The relationship between an employee and his employer is not always simple and its because of this that it is important to take into account certain regulations in order to really know your rights but also your duties in case of a dismissal.
The labour reform in 2012 made this procedure considerably simpler for companies by allowing them to be much more flexible in managing their employees. In case of the need for dismissal in Spain, employee compensation is reduced from 45 to 33 days per year worked. This compensation can reach 20 days if the company is in trouble. You will have to prove that the company has no profits for 3 consecutive semesters.
Compensation, meanwhile, is limited to 24 months regardless of how long the employee has worked.
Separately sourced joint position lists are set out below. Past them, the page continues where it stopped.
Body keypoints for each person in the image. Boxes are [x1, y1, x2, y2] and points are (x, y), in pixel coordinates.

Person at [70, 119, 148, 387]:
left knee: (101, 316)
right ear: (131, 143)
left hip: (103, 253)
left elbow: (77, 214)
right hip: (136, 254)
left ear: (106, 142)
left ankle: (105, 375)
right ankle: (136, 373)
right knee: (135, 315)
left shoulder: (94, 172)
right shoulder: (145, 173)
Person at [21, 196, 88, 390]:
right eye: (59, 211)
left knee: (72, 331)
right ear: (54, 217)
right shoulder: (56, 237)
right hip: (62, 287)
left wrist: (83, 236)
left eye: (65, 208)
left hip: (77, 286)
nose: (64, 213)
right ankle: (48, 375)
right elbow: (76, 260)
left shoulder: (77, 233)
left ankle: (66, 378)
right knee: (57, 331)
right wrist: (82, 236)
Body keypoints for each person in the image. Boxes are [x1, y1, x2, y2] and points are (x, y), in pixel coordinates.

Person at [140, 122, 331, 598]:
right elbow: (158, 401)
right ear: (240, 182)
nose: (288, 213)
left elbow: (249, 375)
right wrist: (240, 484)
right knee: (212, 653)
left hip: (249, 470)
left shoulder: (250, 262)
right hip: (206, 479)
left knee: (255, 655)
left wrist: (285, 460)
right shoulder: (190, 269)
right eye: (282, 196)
Finally, as you will see later, employers can choose from several grounds for dismissal for a more flexible management of their personnel. Henceforth, it is now possible to dismiss an employee who is frequently absent if their absences make up 20% of working time in 2 consecutive months.
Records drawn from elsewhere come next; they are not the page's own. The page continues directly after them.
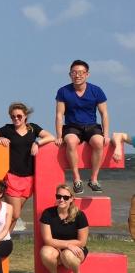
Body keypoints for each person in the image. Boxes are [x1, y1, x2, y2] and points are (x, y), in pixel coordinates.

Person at [0, 103, 54, 232]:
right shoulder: (8, 129)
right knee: (15, 214)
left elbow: (51, 137)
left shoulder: (33, 128)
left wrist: (37, 142)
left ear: (25, 116)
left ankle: (4, 239)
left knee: (14, 215)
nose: (16, 119)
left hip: (29, 178)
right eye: (13, 116)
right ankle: (1, 238)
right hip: (12, 176)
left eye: (19, 116)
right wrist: (0, 138)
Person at [55, 60, 109, 194]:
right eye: (74, 72)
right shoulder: (63, 91)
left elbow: (104, 114)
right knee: (71, 142)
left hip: (91, 126)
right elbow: (59, 115)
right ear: (70, 74)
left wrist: (106, 135)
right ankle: (77, 179)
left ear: (87, 74)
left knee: (98, 142)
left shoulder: (96, 90)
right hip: (72, 127)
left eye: (81, 72)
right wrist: (59, 136)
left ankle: (94, 179)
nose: (77, 75)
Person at [40, 183, 89, 273]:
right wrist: (67, 244)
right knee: (45, 252)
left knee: (68, 255)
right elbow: (47, 240)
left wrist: (69, 247)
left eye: (65, 197)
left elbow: (82, 242)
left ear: (72, 199)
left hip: (76, 250)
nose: (61, 200)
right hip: (55, 248)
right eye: (58, 196)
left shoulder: (80, 215)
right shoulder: (47, 213)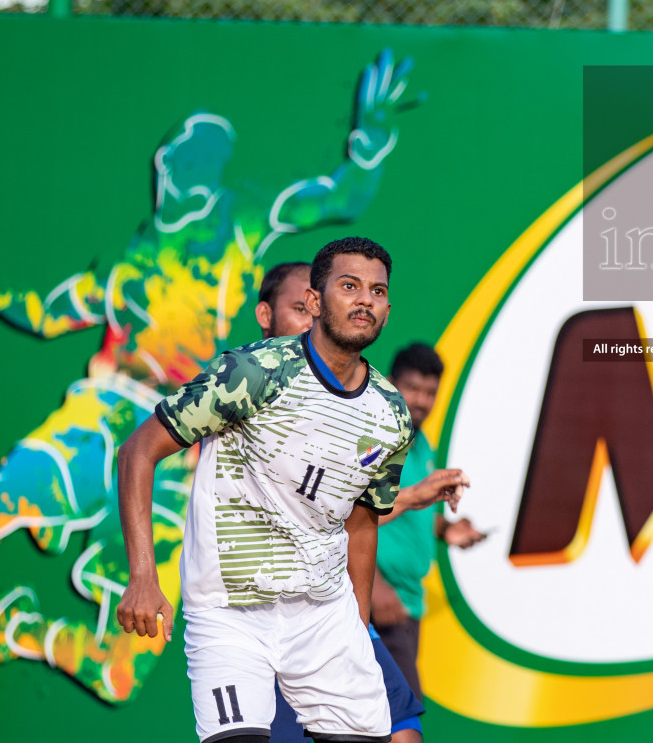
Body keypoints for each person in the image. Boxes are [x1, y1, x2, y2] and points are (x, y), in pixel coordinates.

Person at [0, 52, 415, 702]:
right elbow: (40, 312)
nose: (185, 167)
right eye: (181, 154)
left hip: (182, 460)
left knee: (120, 671)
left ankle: (20, 631)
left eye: (205, 158)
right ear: (163, 166)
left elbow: (339, 195)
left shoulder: (238, 223)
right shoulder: (129, 265)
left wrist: (369, 138)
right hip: (106, 414)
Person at [113, 237, 417, 743]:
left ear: (386, 310)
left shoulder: (391, 414)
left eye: (377, 291)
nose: (365, 299)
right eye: (349, 286)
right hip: (231, 613)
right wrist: (143, 575)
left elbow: (362, 523)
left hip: (323, 616)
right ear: (316, 302)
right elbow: (137, 452)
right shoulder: (253, 373)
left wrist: (358, 628)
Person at [250, 264, 468, 743]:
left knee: (402, 726)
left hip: (345, 609)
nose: (312, 318)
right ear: (265, 316)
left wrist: (427, 513)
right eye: (299, 307)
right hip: (276, 615)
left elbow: (351, 511)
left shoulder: (375, 417)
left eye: (317, 307)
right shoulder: (246, 397)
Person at [372, 343, 486, 698]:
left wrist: (448, 528)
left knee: (381, 726)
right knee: (403, 725)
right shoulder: (374, 439)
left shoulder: (421, 444)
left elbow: (409, 509)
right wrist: (373, 586)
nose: (421, 400)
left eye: (430, 392)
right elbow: (341, 516)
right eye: (413, 388)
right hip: (376, 603)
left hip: (406, 605)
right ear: (390, 385)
Redundancy in Spain covers several types of dismissal. We can speak of dismissal for serious misconduct or redundancy for economic or technical reasons or those related to the organisation or production. Disciplinary dismissal involves serious misconduct from an employee who commits any of the following contractual breaches: absences or repeated and unjustified delays, lack of discipline and disobedience, verbal or physical abuses, breach of trust within the workplace, transgression of contractual good faith, voluntary reduction in work performance, habitual drunkenness or drug taking if this negatively affects the work, harassment for reasons of race, ethnicity or religious, disability, age or sexual orientation, sexual harassment toward the employer or others who work within the company. Dismissal on objective grounds should be based on the following fair criteria: employee incompetence, failure to adapt to changes made to their position or absenteeism. Dismissal may also be on economic or technical grounds or those related to the organisation (these are common to collective redundancies but affect a small number of employees).
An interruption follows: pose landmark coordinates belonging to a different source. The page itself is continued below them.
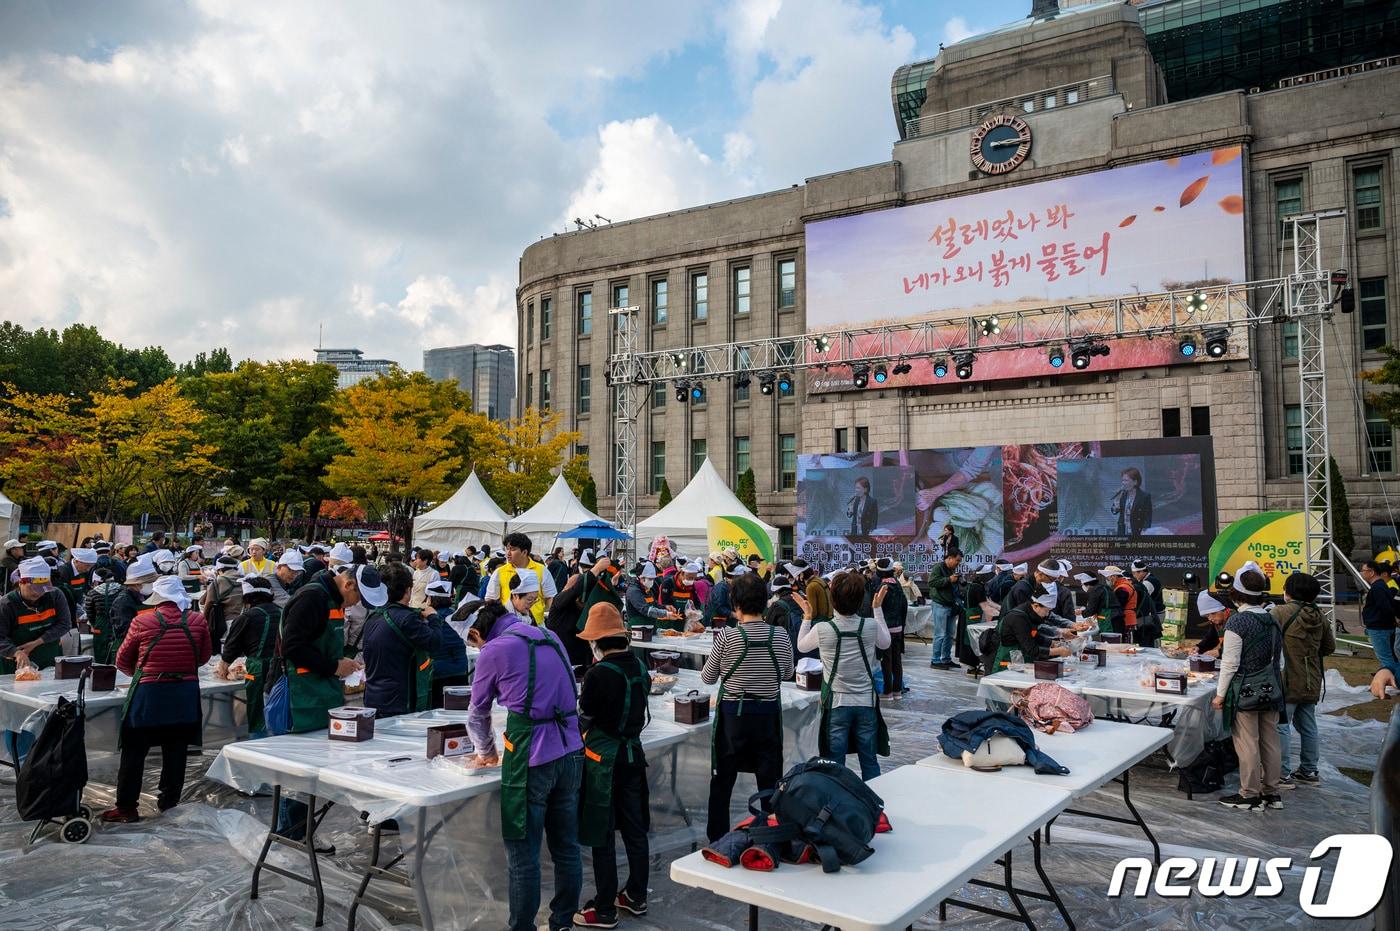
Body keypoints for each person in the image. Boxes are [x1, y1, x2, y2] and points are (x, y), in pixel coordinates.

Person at [464, 571, 583, 931]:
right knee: (566, 847)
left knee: (524, 856)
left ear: (477, 634)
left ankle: (522, 928)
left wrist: (485, 751)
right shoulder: (549, 635)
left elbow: (476, 713)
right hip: (572, 750)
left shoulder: (494, 650)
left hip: (531, 757)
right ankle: (562, 921)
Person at [276, 564, 379, 849]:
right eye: (358, 598)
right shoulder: (312, 598)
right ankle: (292, 832)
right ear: (349, 585)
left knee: (309, 768)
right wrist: (334, 666)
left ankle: (299, 830)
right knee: (299, 768)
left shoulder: (330, 599)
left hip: (321, 692)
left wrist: (344, 663)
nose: (357, 605)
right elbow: (293, 647)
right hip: (301, 695)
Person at [103, 575, 213, 823]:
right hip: (184, 695)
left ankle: (127, 808)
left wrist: (143, 674)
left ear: (156, 599)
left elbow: (122, 660)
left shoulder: (142, 621)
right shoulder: (197, 620)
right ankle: (169, 804)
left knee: (134, 752)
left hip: (149, 696)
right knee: (176, 752)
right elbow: (204, 657)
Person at [573, 603, 652, 929]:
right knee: (635, 830)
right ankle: (635, 895)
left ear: (596, 642)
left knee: (602, 833)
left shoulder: (597, 674)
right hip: (633, 756)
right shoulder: (640, 668)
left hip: (603, 762)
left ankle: (604, 907)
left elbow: (584, 717)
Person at [700, 572, 794, 841]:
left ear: (736, 604)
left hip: (733, 719)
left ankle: (717, 839)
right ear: (764, 602)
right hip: (767, 717)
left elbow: (707, 677)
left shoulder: (728, 637)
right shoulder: (779, 636)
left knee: (722, 782)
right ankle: (771, 837)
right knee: (769, 781)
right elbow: (787, 673)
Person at [795, 570, 890, 780]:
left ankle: (837, 806)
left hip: (836, 703)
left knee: (834, 763)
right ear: (860, 599)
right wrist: (877, 609)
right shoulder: (870, 626)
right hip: (866, 702)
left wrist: (807, 617)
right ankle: (873, 805)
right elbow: (886, 643)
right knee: (869, 761)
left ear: (833, 598)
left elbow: (801, 646)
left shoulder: (823, 629)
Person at [1212, 565, 1284, 811]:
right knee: (1270, 741)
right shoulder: (1272, 619)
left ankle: (1249, 794)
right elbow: (1278, 660)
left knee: (1247, 742)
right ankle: (1272, 794)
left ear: (1237, 594)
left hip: (1245, 689)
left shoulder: (1238, 622)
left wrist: (1220, 695)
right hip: (1271, 687)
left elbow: (1230, 663)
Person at [1272, 572, 1334, 789]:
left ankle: (1281, 773)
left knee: (1281, 726)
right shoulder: (1320, 616)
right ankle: (1309, 770)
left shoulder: (1280, 612)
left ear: (1288, 591)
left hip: (1287, 679)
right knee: (1308, 726)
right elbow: (1329, 647)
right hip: (1311, 680)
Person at [362, 564, 441, 719]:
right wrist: (433, 617)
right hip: (399, 701)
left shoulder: (373, 616)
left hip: (372, 697)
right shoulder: (407, 618)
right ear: (408, 590)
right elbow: (435, 642)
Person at [215, 575, 281, 737]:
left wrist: (222, 670)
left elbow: (230, 649)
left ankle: (257, 745)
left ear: (247, 597)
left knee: (257, 710)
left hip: (258, 669)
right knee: (278, 708)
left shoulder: (246, 617)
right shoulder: (282, 612)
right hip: (283, 667)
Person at [0, 556, 73, 674]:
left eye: (43, 589)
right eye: (34, 589)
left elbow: (65, 624)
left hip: (50, 658)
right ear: (21, 582)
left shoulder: (55, 595)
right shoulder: (7, 604)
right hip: (16, 666)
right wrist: (16, 652)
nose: (39, 593)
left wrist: (36, 642)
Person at [992, 583, 1072, 671]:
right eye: (1046, 611)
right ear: (1036, 605)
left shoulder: (1031, 613)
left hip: (1023, 661)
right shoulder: (1018, 618)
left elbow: (1033, 635)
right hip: (1009, 663)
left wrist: (1052, 643)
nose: (1047, 614)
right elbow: (1032, 649)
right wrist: (1059, 651)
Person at [485, 532, 557, 627]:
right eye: (507, 549)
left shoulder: (541, 570)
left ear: (524, 552)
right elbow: (490, 600)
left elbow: (550, 598)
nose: (508, 553)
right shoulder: (499, 572)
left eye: (513, 549)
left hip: (536, 625)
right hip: (508, 625)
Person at [927, 548, 962, 670]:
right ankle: (935, 660)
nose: (958, 563)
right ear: (950, 558)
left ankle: (946, 658)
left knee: (950, 634)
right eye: (957, 560)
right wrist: (949, 579)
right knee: (940, 634)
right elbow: (932, 582)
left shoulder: (952, 569)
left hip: (950, 605)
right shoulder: (938, 567)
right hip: (940, 604)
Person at [200, 555, 243, 654]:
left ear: (220, 569)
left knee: (225, 653)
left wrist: (204, 621)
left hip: (225, 622)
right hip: (244, 620)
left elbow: (209, 602)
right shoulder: (245, 578)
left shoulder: (219, 581)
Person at [1362, 559, 1397, 676]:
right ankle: (1388, 680)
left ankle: (1395, 681)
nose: (1362, 573)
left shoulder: (1377, 587)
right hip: (1382, 626)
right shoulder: (1381, 585)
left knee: (1386, 658)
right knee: (1387, 657)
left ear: (1372, 572)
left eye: (1364, 571)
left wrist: (1392, 620)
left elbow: (1385, 607)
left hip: (1379, 627)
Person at [624, 562, 680, 632]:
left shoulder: (647, 589)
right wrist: (666, 614)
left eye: (653, 579)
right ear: (641, 578)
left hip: (650, 629)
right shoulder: (634, 591)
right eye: (650, 579)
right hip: (638, 630)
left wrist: (665, 607)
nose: (652, 581)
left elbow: (653, 604)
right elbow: (646, 609)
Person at [84, 567, 125, 661]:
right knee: (118, 655)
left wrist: (94, 624)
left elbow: (90, 613)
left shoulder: (92, 593)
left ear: (95, 581)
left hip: (100, 629)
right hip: (119, 627)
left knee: (101, 657)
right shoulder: (122, 589)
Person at [1101, 565, 1139, 641]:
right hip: (1127, 619)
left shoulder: (1123, 588)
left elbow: (1117, 606)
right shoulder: (1124, 585)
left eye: (1107, 578)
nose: (1107, 580)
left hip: (1125, 620)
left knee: (1123, 645)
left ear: (1113, 577)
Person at [1111, 467, 1153, 536]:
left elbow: (1148, 516)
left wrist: (1145, 531)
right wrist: (1117, 502)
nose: (1123, 483)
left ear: (1135, 482)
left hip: (1138, 531)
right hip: (1123, 531)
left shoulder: (1144, 496)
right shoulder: (1122, 495)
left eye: (1126, 480)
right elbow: (1114, 511)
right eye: (1122, 480)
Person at [704, 564, 744, 628]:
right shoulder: (721, 588)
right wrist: (734, 614)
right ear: (730, 578)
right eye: (740, 579)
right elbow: (719, 608)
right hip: (716, 622)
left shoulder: (733, 587)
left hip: (728, 622)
Mass layoffs involve the termination of employment contracts. The action is collective if it involves the minimum employees as set by the law. In order to be effective, the dismissal must always be preceded by an administrative authorisation granted under a regulatory procedure after a period of consultation with employee representatives. The legal process for dispute may be initiated if one of these conditions is not met. In order to qualify as collective, termination must allocate a minimum period of 90 days: 10% of employees in companies that employ between 100 and 300 or the entire workforce on condition that there are more than 5 employees when the collective dismissal is the result of total termination of activity based on the previously mentioned causes.